Can you reproduce, word for word, all the text in the listing below, leaving the pictures out of your answer?

GIVEN DATA:
======

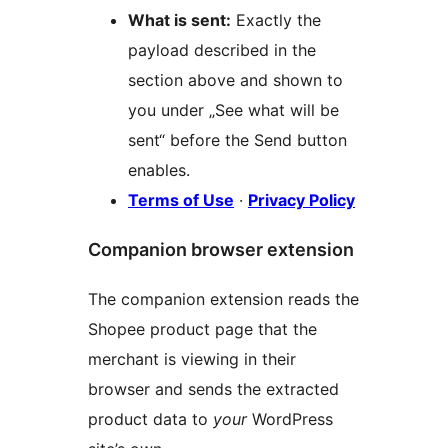
What is sent:
Exactly the
payload described in the
section above and shown to
you under „See what will be
sent“ before the Send button
enables.
Terms of Use
·
Privacy Policy
Companion browser extension
The companion extension reads the
Shopee product page that the
merchant is viewing in their
browser and sends the extracted
product data to
your
WordPress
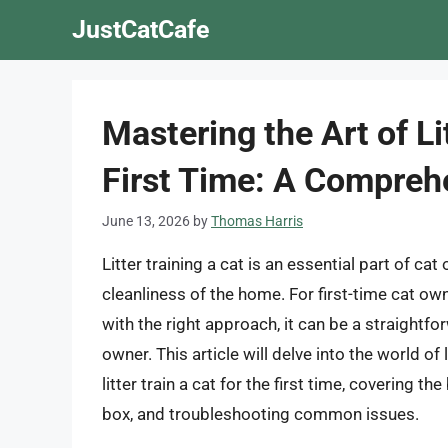
Skip
JustCatCafe
to
content
Mastering the Art of Lit
First Time: A Compreh
June 13, 2026
by
Thomas Harris
Litter training a cat is an essential part of ca
cleanliness of the home. For first-time cat own
with the right approach, it can be a straightf
owner. This article will delve into the world of
litter train a cat for the first time, covering the
box, and troubleshooting common issues.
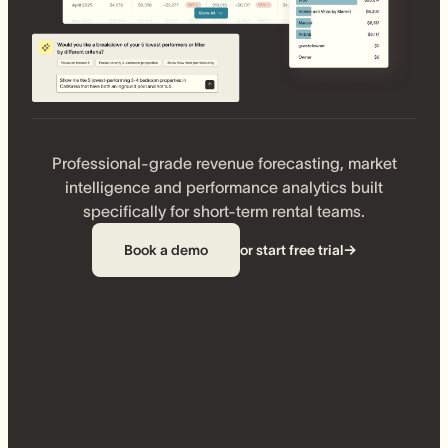
Professional-grade revenue forecasting, market
intelligence and performance analytics built
specifically for short-term rental teams.
Book a demo
or start free trial
→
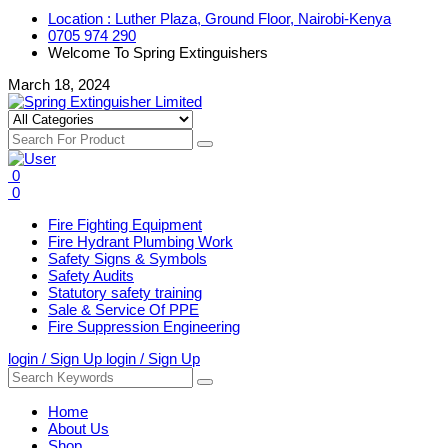
Location : Luther Plaza, Ground Floor, Nairobi-Kenya
0705 974 290
Welcome To Spring Extinguishers
March 18, 2024
0
0
Fire Fighting Equipment
Fire Hydrant Plumbing Work
Safety Signs & Symbols
Safety Audits
Statutory safety training
Sale & Service Of PPE
Fire Suppression Engineering
login / Sign Up
login / Sign Up
Home
About Us
Shop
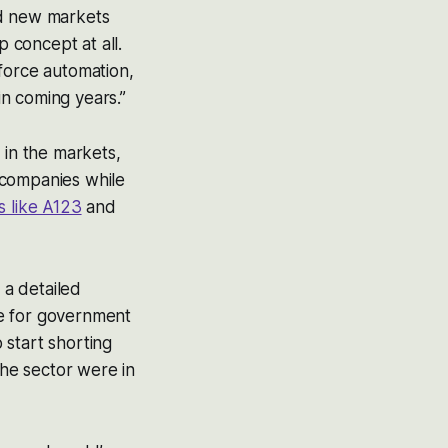
nd new markets
 concept at all.
force automation,
in coming years.”
 in the markets,
 companies while
s like A123
and
 a detailed
te for government
o start shorting
the sector were in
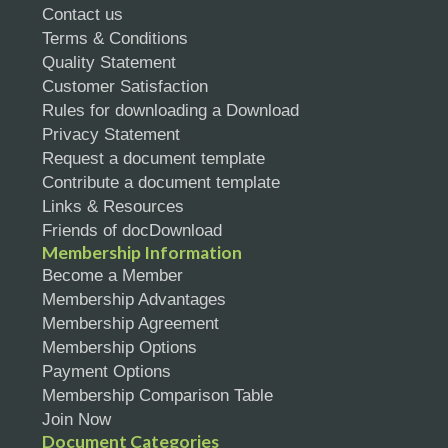
Contact us
Terms & Conditions
Quality Statement
Customer Satisfaction
Rules for downloading a Download
Privacy Statement
Request a document template
Contribute a document template
Links & Resources
Friends of docDownload
Membership Information
Become a Member
Membership Advantages
Membership Agreement
Membership Options
Payment Options
Membership Comparison Table
Join Now
Document Categories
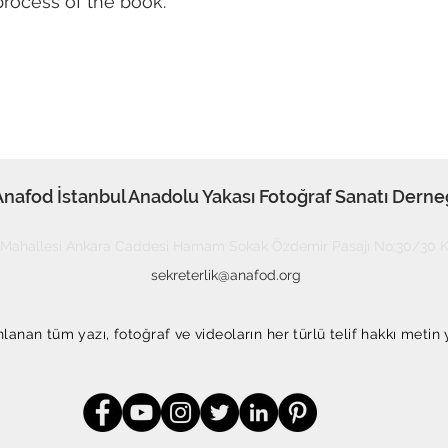
process of the book.
Anafod İstanbul Anadolu Yakası Fotoğraf Sanatı Derne
Mahallesi Ankara Caddesi Hamam Sokak Özdemir Pasajı No:30/30 Ka
sekreterlik@anafod.org
anan tüm yazı, fotoğraf ve videoların her türlü telif hakkı metin 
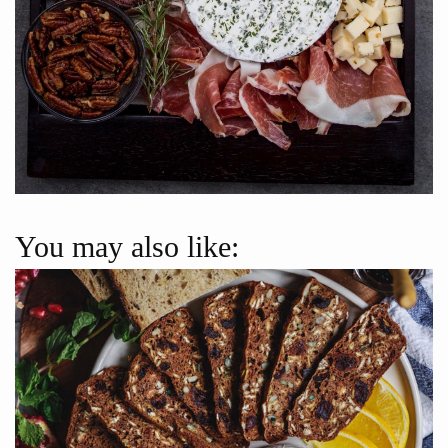
You may also like:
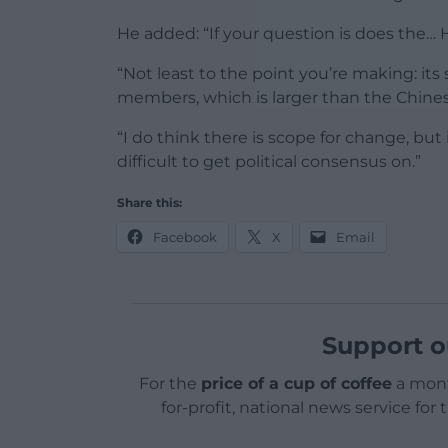
He added: “If your question is does the… 
“Not least to the point you’re making: its
members, which is larger than the Chine
“I do think there is scope for change, but
difficult to get political consensus on.”
Share this:
Facebook
X
Email
Support o
For the
price of a cup of coffee
a mont
for-profit, national news service for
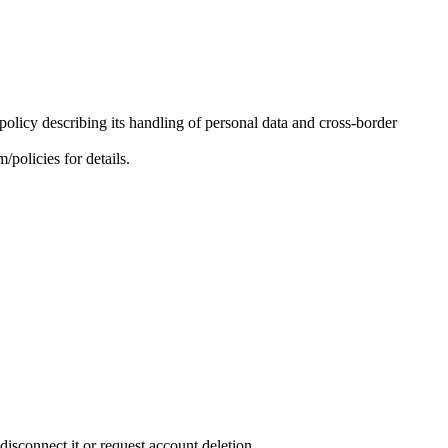
olicy describing its handling of personal data and cross-border
policies for details.
sconnect it or request account deletion.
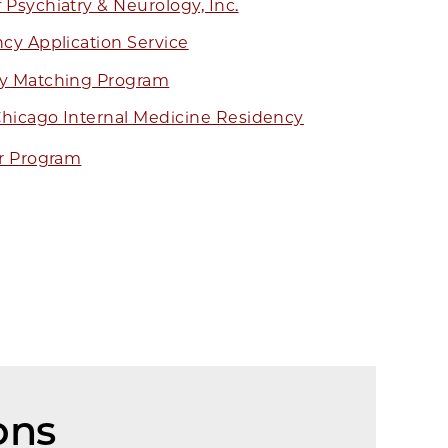
Psychiatry & Neurology, Inc.
cy Application Service
cy Matching Program
 Chicago Internal Medicine Residency
r Program
ons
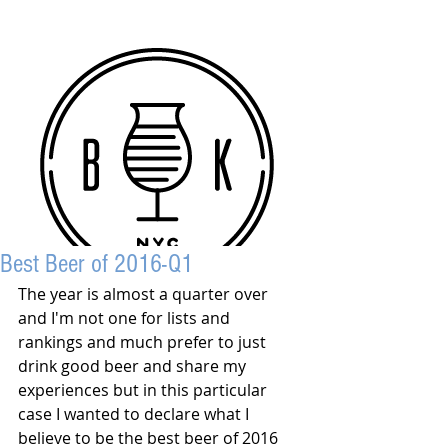
Best Beer of 2016-Q1
The year is almost a quarter over 
and I'm not one for lists and 
rankings and much prefer to just 
drink good beer and share my 
experiences but in this particular 
case I wanted to declare what I 
believe to be the best beer of 2016 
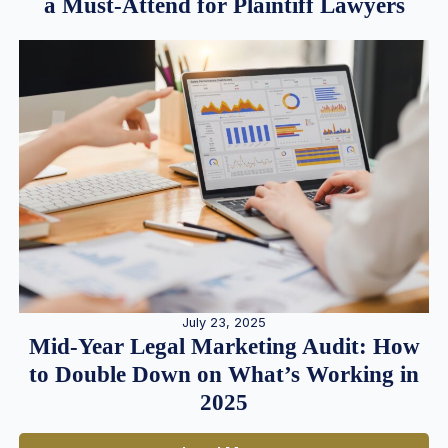
a Must-Attend for Plaintiff Lawyers
July 23, 2025
Mid-Year Legal Marketing Audit: How
to Double Down on What’s Working in
2025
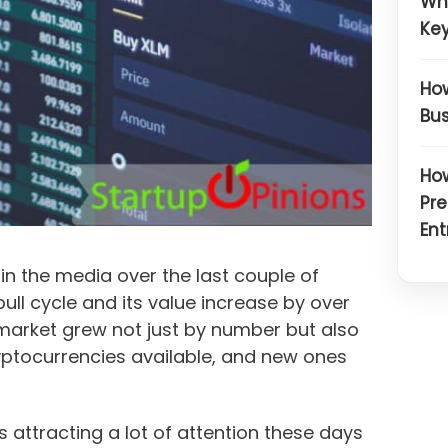
Wh
Key
How
Bus
How
Pre
Ent
n the media over the last couple of
 bull cycle and its value increase by over
market grew not just by number but also
ryptocurrencies available, and new ones
is attracting a lot of attention these days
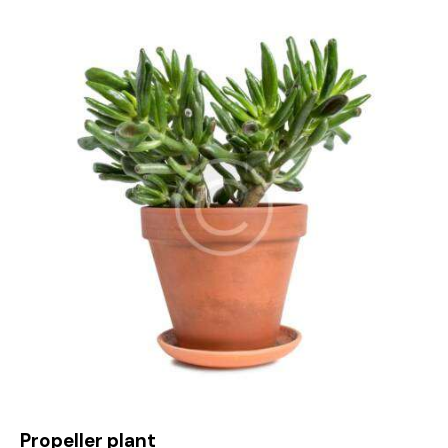
4.00
out of
5
Propeller plant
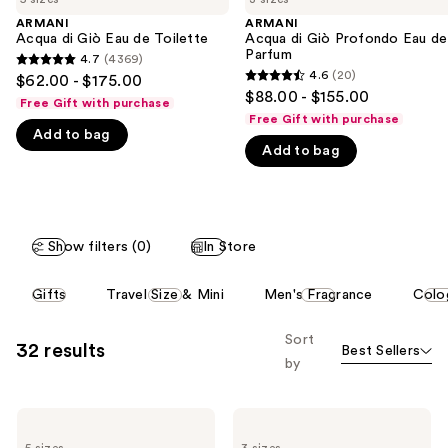
the
ARMANI
ARMANI
We
Acqua di Giò Eau de Toilette
Acqua di Giò Profondo Eau de
think
Parfum
4.7
(4369)
4.7
you'll
4.6
(20)
$62.00 - $175.00
4.6
out
$88.00 - $155.00
like
Free Gift with purchase
out
of
Free Gift with purchase
Product
of
Add to bag
5
Carousel
Add to bag
5
stars
stars
;
;
4369
20
reviews
Show filters (0)
In Store
reviews
This
Gifts
Travel Size & Mini
Men's Fragrance
Colo
carousel
allows
Sort
32 results
Best Sellers
you
by
to
filter
ARMANI
ARMANI
product
Acqua
Acqua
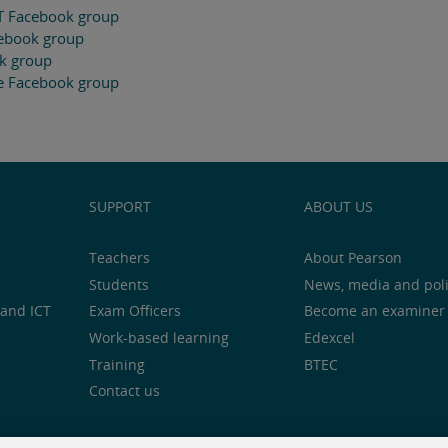
T Facebook group
cebook group
ok group
e Facebook group
SUPPORT
ABOUT US
Teachers
About Pearson
Students
News, media and pol
and ICT
Exam Officers
Become an examiner
Work-based learning
Edexcel
Training
BTEC
Contact us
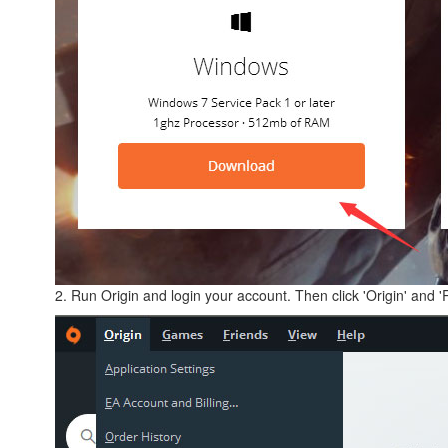
2. Run Origin and login your account. Then click 'Origin' and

======

SOLVED EXERCISE:
What is sent:
Exactly the
payload described in the
section above and shown to
you under „See what will be
sent“ before the Send button
enables.
Terms of Use
·
Privacy Policy
Companion browser extension
The companion extension reads the
Shopee product page that the
merchant is viewing in their
browser and sends the extracted
product data to
your
WordPress
Skip
JustCatCafe
to
content
Mastering the Art of Lit
First Time: A Compreh
June 13, 2026
by
Thomas Harris
Litter training a cat is an essential part of ca
cleanliness of the home. For first-time cat own
with the right approach, it can be a straightf
owner. This article will delve into the world of
litter train a cat for the first time, covering the
box, and troubleshooting common issues.
Professional-grade revenue forecasting, market
intelligence and performance analytics built
specifically for short-term rental teams.
Book a demo
or start free trial
→
Location : Luther Plaza, Ground Floor, Nairobi-Kenya
0705 974 290
Welcome To Spring Extinguishers
March 18, 2024
0
0
Fire Fighting Equipment
Fire Hydrant Plumbing Work
Safety Signs & Symbols
Safety Audits
Statutory safety training
Sale & Service Of PPE
Fire Suppression Engineering
login / Sign Up
login / Sign Up
Home
About Us
Shop
nd new markets
 concept at all.
force automation,
in coming years.”
 in the markets,
 companies while
s like A123
and
 a detailed
te for government
o start shorting
the sector were in
Contact us
Terms & Conditions
Quality Statement
Customer Satisfaction
Rules for downloading a Download
Privacy Statement
Request a document template
Contribute a document template
Links & Resources
Friends of docDownload
Membership Information
Become a Member
Membership Advantages
Membership Agreement
Membership Options
Payment Options
Membership Comparison Table
Join Now
Document Categories
process of the book.
Anafod İstanbul Anadolu Yakası Fotoğraf Sanatı Derne
Mahallesi Ankara Caddesi Hamam Sokak Özdemir Pasajı No:30/30 Ka
sekreterlik@anafod.org
anan tüm yazı, fotoğraf ve videoların her türlü telif hakkı metin 
You may also like:
He added: “If your question is does the… 
“Not least to the point you’re making: its
members, which is larger than the Chine
“I do think there is scope for change, but
difficult to get political consensus on.”
Share this:
Facebook
X
Email
Support o
For the
price of a cup of coffee
a mont
for-profit, national news service for
olicy describing its handling of personal data and cross-border
policies for details.
sconnect it or request account deletion.
Psychiatry & Neurology, Inc.
cy Application Service
cy Matching Program
 Chicago Internal Medicine Residency
r Program
ons
Best Beer of 2016-Q1
The year is almost a quarter over 
and I'm not one for lists and 
rankings and much prefer to just 
drink good beer and share my 
experiences but in this particular 
case I wanted to declare what I 
believe to be the best beer of 2016 
a Must-Attend for Plaintiff Lawyers
July 23, 2025
Mid-Year Legal Marketing Audit: How
to Double Down on What’s Working in
2025
Wh
Key
How
Bus
How
Pre
Ent
n the media over the last couple of
 bull cycle and its value increase by over
market grew not just by number but also
ryptocurrencies available, and new ones
is attracting a lot of attention these days
4.00
out of
5
Propeller plant
the
ARMANI
ARMANI
We
Acqua di Giò Eau de Toilette
Acqua di Giò Profondo Eau de
think
Parfum
4.7
(4369)
4.7
you'll
4.6
(20)
$62.00 - $175.00
4.6
out
$88.00 - $155.00
like
Free Gift with purchase
out
of
Free Gift with purchase
Product
of
Add to bag
5
Carousel
Add to bag
5
stars
stars
;
;
4369
20
reviews
Show filters (0)
In Store
reviews
This
Gifts
Travel Size & Mini
Men's Fragrance
Colo
carousel
allows
Sort
32 results
Best Sellers
you
by
to
filter
ARMANI
ARMANI
product
Acqua
Acqua
T Facebook group
cebook group
ok group
e Facebook group
SUPPORT
ABOUT US
Teachers
About Pearson
Students
News, media and pol
and ICT
Exam Officers
Become an examiner
Work-based learning
Edexcel
Training
BTEC
Contact us
2. Run Origin and login your account. Then click 'Origin' and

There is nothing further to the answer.